Bella Fresca
When I first met Paige in the summer of 2017, I didn't see any more than another legal file crossing my desk, one of hundreds that had done so throughout my years of law practice. Like a slow-budding flower, however, I soon began to recognize that fate had crossed my path with that of a remarkable woman in the middle of a grueling, life altering, experience. Before I met her, before the accident, she had had it all - the high-powered job, the sprawling country house, all the trappings of success, and friends and family surrounding her. Then one day through a freak accident, it all got taken away. One strike to the back of the head by a strangely designed car headrest and Paige's life would never be the same again.
Traumatic brain injury is a silent bulldozer of one's life, wrecking the old and familiar and replacing it with an unknown and sometimes unnavigable landscape. It is a lonely journey with others only glimpsing a little of the brain's changes. For me, and others supporting her, we could never fully understand what Paige's journey was like on a day-to-day basis.
I soon began to realize that this amazing woman would never be able to obtain justice or regain any semblance of her life through the court system. Drivers involved in the car accident had small insurance policies and few other assets. The car company threw endless money and resources fighting the obvious conclusion that a headrest that is triggered by a pyrotechnic device and forcefully and unexpectedly flies towards the driver's head was not a wise idea. They demanded to depose her even though there was good reason to believe the anxiety of it might cause her to suffer a stroke.
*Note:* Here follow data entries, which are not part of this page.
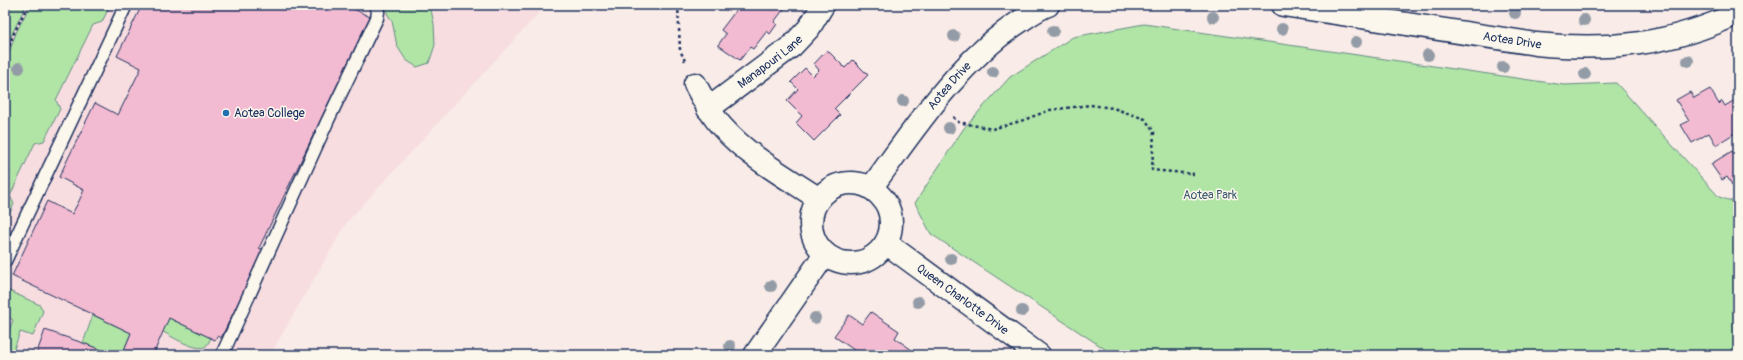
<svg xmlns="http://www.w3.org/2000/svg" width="1743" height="360" font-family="Pangolin,sans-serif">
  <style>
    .built { fill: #f7dde0 }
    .green { fill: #b0e5a6; stroke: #668a82 }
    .building { fill: #f3bbd1; stroke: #1b2f5e }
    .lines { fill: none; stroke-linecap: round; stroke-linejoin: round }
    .service-casing { stroke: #1b2f5e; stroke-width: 15 }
    .minor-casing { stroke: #1b2f5e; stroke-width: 25 }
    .tertiary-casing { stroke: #1b2f5e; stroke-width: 25 }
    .path { stroke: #1b2f5e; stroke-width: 2.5; stroke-dasharray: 3 3; stroke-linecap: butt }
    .service { stroke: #fbf7ec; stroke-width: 12 }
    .minor { stroke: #fbf7ec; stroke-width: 22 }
    .tertiary { stroke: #fbf7ec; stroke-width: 22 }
    .tree { fill: #939ca6 }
    .poi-dot { fill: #1f6fb2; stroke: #fbf7ec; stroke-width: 1.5 }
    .labels { text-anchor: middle; stroke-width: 3; stroke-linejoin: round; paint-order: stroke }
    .street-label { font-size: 12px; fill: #1b2f5e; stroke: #fbf7ec }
    .poi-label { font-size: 12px; fill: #1b2f5e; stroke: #fbf7ec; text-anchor: start }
    .park-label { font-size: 12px; fill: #405c70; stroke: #fbf7ec }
  </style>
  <rect width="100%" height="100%" fill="#f9ebe7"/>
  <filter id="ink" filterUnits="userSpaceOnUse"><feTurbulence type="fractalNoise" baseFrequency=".025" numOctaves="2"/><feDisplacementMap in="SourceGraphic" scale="8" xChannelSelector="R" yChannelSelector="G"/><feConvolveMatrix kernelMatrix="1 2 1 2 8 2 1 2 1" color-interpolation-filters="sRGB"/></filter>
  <g filter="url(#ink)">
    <polygon class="built" points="5,5 546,5 347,222 270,355 5,355"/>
    <g class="green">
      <polygon points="5,5 26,5 13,32 5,52"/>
      <polygon points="30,5 110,5 102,22 93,25 56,100 60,109 44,141 35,143 10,196 14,204 5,223 5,64 16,33"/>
      <polygon points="384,5 430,5 434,24 435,45 429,63 417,67 406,60 397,46 392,21 388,15"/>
      <polygon points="1144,24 1564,85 1616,83 1719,197 1738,203 1738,355 1114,355 931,234 915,203 964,128 1010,77 1073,37"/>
      <polygon points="5,289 40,305 43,311 33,336 20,332 12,355 5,355 5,341 13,320 5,315"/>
      <polygon points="93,315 131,333 122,355 115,355 83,343"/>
      <path d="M169,318L211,338C210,340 208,344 206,346C198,353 170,336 162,331Z"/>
    </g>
    <g class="building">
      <polygon points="142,5 346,5 370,17 259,248 264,250 221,338 217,336 215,340 169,318 153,355 122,355 131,333 12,276 47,201 72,214 79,201 84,190 59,177 95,103 118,115 141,68 117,56"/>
      <polygon points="732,5 787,5 774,22 777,24 770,34 767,31 753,49 750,47 740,60 718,45 726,34 721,30 737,9"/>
      <polygon points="827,50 845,68 853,60 868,75 834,109 840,115 814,141 796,123 802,116 787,101 798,89 791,82 805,68 813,76 819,70 814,64"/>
      <polygon points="1710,89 1719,104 1722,101 1725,106 1738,98 1738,131 1716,145 1709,133 1692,143 1681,125 1689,121 1676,100 1690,92 1694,98"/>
      <polygon points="1732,151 1735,156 1738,154 1738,194 1727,177 1722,180 1711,164"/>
      <polygon points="871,312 899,331 895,338 919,355 861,355 834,336 849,315 862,324"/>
      <polygon points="45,330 83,343 115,355 36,355"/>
    </g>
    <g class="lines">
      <g class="service-casing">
        <g id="service">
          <polyline points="5,261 126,5"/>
          <polyline points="222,355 328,120 377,18 378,12 376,5"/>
        </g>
      </g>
      <g class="minor-casing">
        <g id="minor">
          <path d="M695,84C703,99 711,115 723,128C749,157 786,177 819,199"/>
          <path id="s1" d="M708,109L792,46L809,28L823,5"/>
          <path id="s2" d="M886,243L1039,355"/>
        </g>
      </g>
      <g class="tertiary-casing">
        <g id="tertiary">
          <path id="s3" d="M1283,5L1536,44C1609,51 1671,45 1738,13"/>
          <circle cx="851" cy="223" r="40"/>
          <path id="s4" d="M871,188C915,128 958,61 1022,20C1030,15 1039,8 1048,5"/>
          <polyline points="755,355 825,254"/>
        </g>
      </g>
      <g class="path">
        <polyline points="678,5 680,50 686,63"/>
        <polyline points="5,57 14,33 28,5"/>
        <polyline points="953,117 958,122 992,129 1021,121 1050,110 1090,105 1113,108 1145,119 1154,132 1152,170 1194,174"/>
      </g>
      <use href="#service" class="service"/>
      <use href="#minor" class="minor"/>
      <use href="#tertiary" class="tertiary"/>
    </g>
    <g class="tree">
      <circle cx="1515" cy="13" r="6"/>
      <circle cx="1213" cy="17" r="6"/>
      <circle cx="1584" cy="20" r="6"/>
      <circle cx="1282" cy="29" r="6"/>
      <circle cx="1053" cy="31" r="6"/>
      <circle cx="954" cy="36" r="6"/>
      <circle cx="1356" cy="42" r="6"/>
      <circle cx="1428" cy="55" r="6"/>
      <circle cx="1688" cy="61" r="6"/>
      <circle cx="1503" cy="67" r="6"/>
      <circle cx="19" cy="68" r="6"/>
      <circle cx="993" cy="72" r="6"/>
      <circle cx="1585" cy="74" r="6"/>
      <circle cx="903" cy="101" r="6"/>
      <circle cx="949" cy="128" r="6"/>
      <circle cx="951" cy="259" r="6"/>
      <circle cx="771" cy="286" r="6"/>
      <circle cx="918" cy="302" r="6"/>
      <circle cx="1022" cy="311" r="6"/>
      <circle cx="815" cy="318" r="6"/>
      <circle cx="730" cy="346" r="6"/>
    </g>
  </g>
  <circle class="poi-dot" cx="226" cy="113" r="4"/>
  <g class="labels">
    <g class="street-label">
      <text dy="4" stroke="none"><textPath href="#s3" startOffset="232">Aotea Drive</textPath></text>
      <text dy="4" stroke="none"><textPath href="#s1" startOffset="78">Manapouri Lane</textPath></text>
      <text dy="4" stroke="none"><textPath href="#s4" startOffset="129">Aotea Drive</textPath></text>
      <text dy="4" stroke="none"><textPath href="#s2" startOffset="95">Queen Charlotte Drive</textPath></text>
    </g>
    <g class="poi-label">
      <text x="234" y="117">Aotea College</text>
    </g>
    <g class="park-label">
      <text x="1210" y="199">Aotea Park</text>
    </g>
  </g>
  <rect width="1743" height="360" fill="none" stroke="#fbf7ec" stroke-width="20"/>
  <rect x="10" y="10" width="1723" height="340" fill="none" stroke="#1b2f5e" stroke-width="1.5" filter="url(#ink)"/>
</svg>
They threatened her with financial ruin if she would not accept a trivial payment in settlement.
It became clear that a plaintiff with a brain injury is no match for the corporate machinations of an international car company and the "trial by endurance" that the US legal system has become. "First do no harm" may originate in doctors' Hippocratic oath, but it was also in my personal commitment as a lawyer. Trying to obtain justice this way wasn't going to work.
Even on the darkest days, however, as I struggled to guide Paige through the legal maze and make decisions about her present and future, I knew something. Beyond reason, beyond the opinions of doctors, beyond her current inability to go a single day without her brain injury interfering with her life, this was not the end of her life story, not even close. She was going to survive and thrive, spread her wings and make her life something new and beautiful and inspiring.
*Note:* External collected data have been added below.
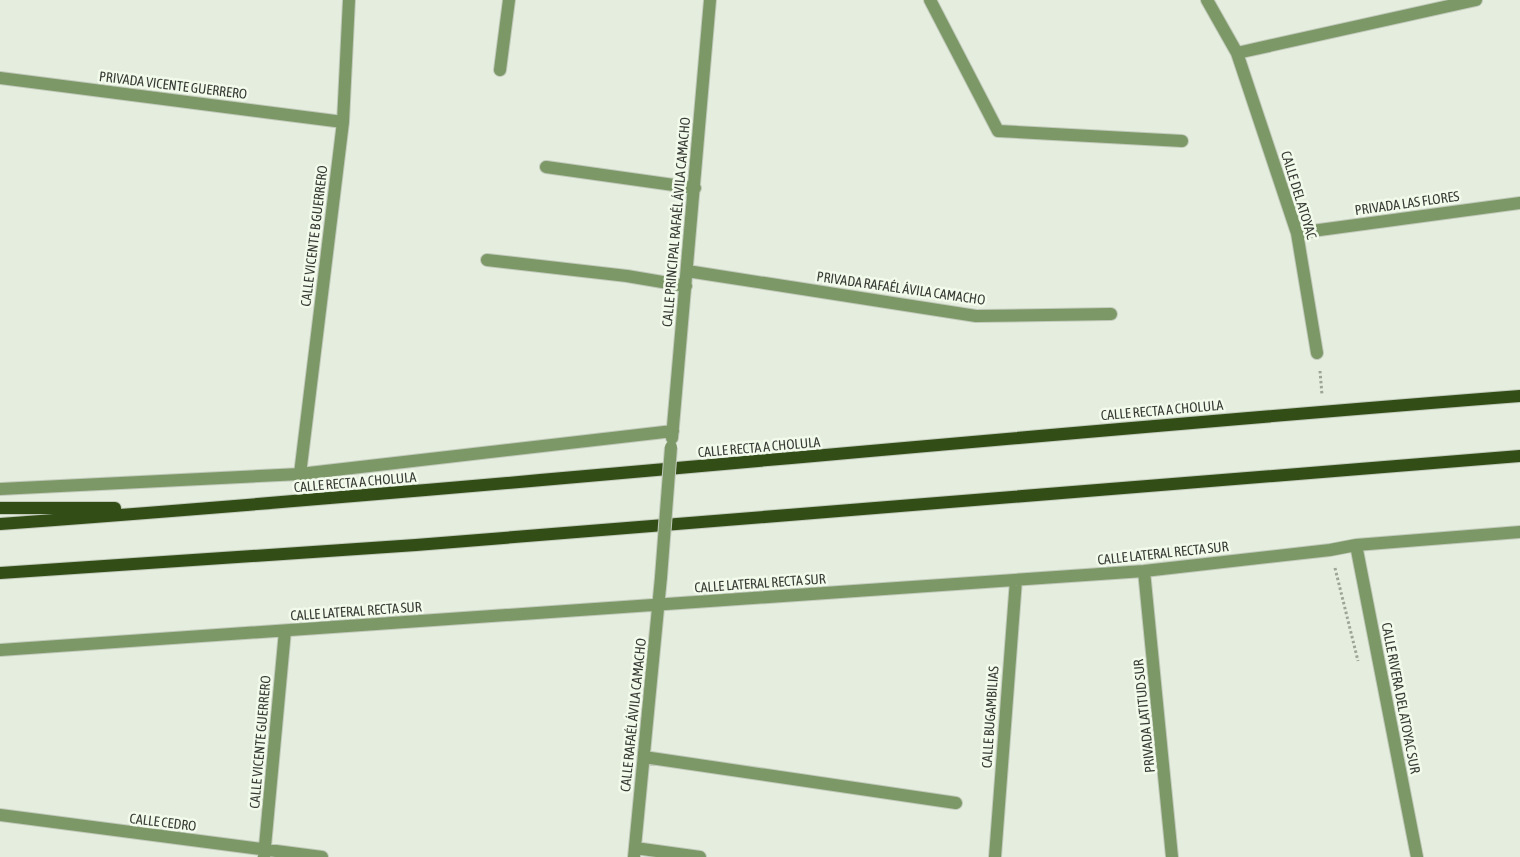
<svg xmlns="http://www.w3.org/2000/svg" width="1520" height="857" font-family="'Asap Condensed',sans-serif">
	<rect width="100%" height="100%" fill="#e5eede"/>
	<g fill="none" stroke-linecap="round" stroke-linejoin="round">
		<defs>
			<path id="minor" d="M930 0 998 131 1182 141
				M1207 0 1237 53 1297 233 1317 353
				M1237 53 1476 0
				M500 70 509 0
				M0 78 343 122
				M546 167 695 188
				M1297 233 1520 203
				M487 260 627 276 686 286
				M687 271 976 316 1111 314
				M672 438 710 0
				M300 474 343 122 349 0
				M0 489 300 474 673 431
				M1356 545 1417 857
				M1144 571 1172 857
				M0 650 1144 571 1330 550 1356 545 1520 532
				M644 757 956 803
				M0 815 322 857
				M635 848 700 857
				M264 857 285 631
				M634 857 661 577
				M995 857 1016 580"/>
			<path id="major" d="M0 508H115
				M0 524C507 487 1013 435 1520 396
				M0 573 416 545 1520 456"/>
		</defs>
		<use href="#minor" stroke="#c2cabc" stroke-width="14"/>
		<use href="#major" stroke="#c2cabc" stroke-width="14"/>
		<path stroke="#9da498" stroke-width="3" stroke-dasharray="2.5 2.5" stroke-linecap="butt" d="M1320 371 1322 395
			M1335 568 1358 661"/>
		<use href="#minor" stroke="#7d9867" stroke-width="12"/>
		<use href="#major" stroke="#334d17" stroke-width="12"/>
		<defs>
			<path id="minor-bridge" d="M661 577 671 447"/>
		</defs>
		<use href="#minor-bridge" stroke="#c2cabc" stroke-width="14" stroke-linecap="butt"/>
		<use href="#minor-bridge" stroke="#7d9867" stroke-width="12"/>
	</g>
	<g text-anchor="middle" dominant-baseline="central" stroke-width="5" stroke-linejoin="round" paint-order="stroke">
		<g font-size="14" fill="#383b35" stroke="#f2fbeb">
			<text transform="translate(173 85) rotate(7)">PRIVADA VICENTE GUERRERO</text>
			<text transform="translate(1299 195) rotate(73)">CALLE DEL ATOYAC</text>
			<text transform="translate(1407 203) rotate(-8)">PRIVADA LAS FLORES</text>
			<text transform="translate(676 222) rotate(-85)">CALLE PRINCIPAL RAFAÉL ÁVILA CAMACHO</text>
			<text transform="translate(314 236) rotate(-83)">CALLE VICENTE B GUERRERO</text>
			<text transform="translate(901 288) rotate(8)">PRIVADA RAFAÉL ÁVILA CAMACHO</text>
			<text transform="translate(1162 410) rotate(-5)">CALLE RECTA A CHOLULA</text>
			<text transform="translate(759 447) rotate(-5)">CALLE RECTA A CHOLULA</text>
			<text transform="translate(355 482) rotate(-5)">CALLE RECTA A CHOLULA</text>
			<text transform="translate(1163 553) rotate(-6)">CALLE LATERAL RECTA SUR</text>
			<text transform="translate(760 583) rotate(-4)">CALLE LATERAL RECTA SUR</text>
			<text transform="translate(356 611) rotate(-4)">CALLE LATERAL RECTA SUR</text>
			<text transform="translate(1401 698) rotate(79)">CALLE RIVERA DEL ATOYAC SUR</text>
			<text transform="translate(633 715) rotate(-84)">CALLE RAFAÉL ÁVILA CAMACHO</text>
			<text transform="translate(1144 716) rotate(-96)">PRIVADA LATITUD SUR</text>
			<text transform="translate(990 717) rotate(-86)">CALLE BUGAMBILIAS</text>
			<text transform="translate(260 742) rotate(-85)">CALLE VICENTE GUERRERO</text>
			<text transform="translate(163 822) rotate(7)">CALLE CEDRO</text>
		</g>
	</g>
</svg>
Paige never got her day in court, never got to tell a jury what happened and how it affected her life, and she never got justice through the legal system. Instead, she agreed to write this book with me, to pay tribute to the beautiful life she once led and the new promising one she is building, and recounting the difficult journey between the two. This is a story of survival and hope, of new blooms peeking out from the desolate snow of winter at the beginning of Spring. This is the story of Bella Fresca.